Una catena di fallimenti che può costarci la salute. È la questione delle mutue, una vicenda paradossale: un particolare tipo di tutela sanitaria, definita mutualistica, nasce e fallisce generando la necessità di un’altra idea di tutela definita universalistica che a sua volta nasce e fallisce.Così giustificando per qualcuno il ritorno alla tutela mutualistica che avremmo dovuto superare. Ma come si esce da questo circolo vizioso?

Il buon senso ci suggerirebbe prima di tutto di chiudere il rubinetto: basta con la detassazione degli oneri. Non è vietato farsi una mutua ma chi la vuole se la paga. Ciò ci permetterebbe di destinare alla sanità pubblica un bel po’ di soldi con lo scopo di migliorare l’offerta di servizi quindi vincolarla ad accrescere prima di ogni altra cosa l’accessibilità al diritto (accesso agevolato ai servizi, comprare innovazione tecnologica, liste di attesa intelligenti, orientare i servizi alla domanda, assumere personale ecc).
● ● ● ●
Consegne:
1) Riporti fedelmente il passo del brano sulle mutue che va da "Una catena di" fino a "questo circolo vizioso?".
2) Risponda alle seguenti domande sul brano sulle mutue.
(a) Come viene definito il primo tipo di tutela sanitaria che nasce e fallisce?
(b) A che cosa, secondo il buon senso, occorrerebbe porre fine prima di tutto?
(c) Chi dovrebbe pagarsi la mutua?
I dati costituiscono materiale distinto dal brano sulle mutue.

Dati di ingresso:
● ● ● ●
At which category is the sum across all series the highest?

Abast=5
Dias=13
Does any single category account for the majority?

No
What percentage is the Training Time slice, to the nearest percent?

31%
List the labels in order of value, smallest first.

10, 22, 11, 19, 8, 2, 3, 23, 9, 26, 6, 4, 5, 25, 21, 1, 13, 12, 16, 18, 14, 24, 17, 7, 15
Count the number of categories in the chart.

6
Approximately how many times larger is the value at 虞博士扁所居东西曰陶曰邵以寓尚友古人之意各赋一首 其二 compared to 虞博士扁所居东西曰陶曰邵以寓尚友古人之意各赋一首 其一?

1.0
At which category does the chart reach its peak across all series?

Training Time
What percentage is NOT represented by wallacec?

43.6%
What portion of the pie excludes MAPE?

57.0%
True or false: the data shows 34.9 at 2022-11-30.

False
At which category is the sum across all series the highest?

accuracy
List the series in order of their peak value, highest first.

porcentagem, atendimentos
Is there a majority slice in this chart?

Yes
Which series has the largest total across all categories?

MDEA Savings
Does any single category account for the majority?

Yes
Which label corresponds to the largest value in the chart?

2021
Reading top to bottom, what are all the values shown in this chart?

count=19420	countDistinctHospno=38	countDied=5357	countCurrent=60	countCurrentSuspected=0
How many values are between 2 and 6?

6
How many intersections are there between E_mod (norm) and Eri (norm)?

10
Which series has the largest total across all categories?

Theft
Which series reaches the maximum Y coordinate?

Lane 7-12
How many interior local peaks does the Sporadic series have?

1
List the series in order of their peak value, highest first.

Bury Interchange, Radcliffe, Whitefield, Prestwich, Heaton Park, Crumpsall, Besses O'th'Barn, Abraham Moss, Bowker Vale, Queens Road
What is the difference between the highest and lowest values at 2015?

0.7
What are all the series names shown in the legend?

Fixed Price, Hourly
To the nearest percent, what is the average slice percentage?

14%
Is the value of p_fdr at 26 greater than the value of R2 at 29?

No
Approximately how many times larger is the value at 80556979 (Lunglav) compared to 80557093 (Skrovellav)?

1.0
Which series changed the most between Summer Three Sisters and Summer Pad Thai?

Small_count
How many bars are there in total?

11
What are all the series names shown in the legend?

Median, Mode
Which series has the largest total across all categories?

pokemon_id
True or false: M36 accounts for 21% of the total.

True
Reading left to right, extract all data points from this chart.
● ● ● ●
Risposte alle consegne:
1)
Una catena di fallimenti che può costarci la salute. È la questione delle mutue, una vicenda paradossale: un particolare tipo di tutela sanitaria, definita mutualistica, nasce e fallisce generando la necessità di un’altra idea di tutela definita universalistica che a sua volta nasce e fallisce.Così giustificando per qualcuno il ritorno alla tutela mutualistica che avremmo dovuto superare. Ma come si esce da questo circolo vizioso?

2)
(a) Mutualistica.
(b) Alla detassazione degli oneri.
(c) Chi la vuole.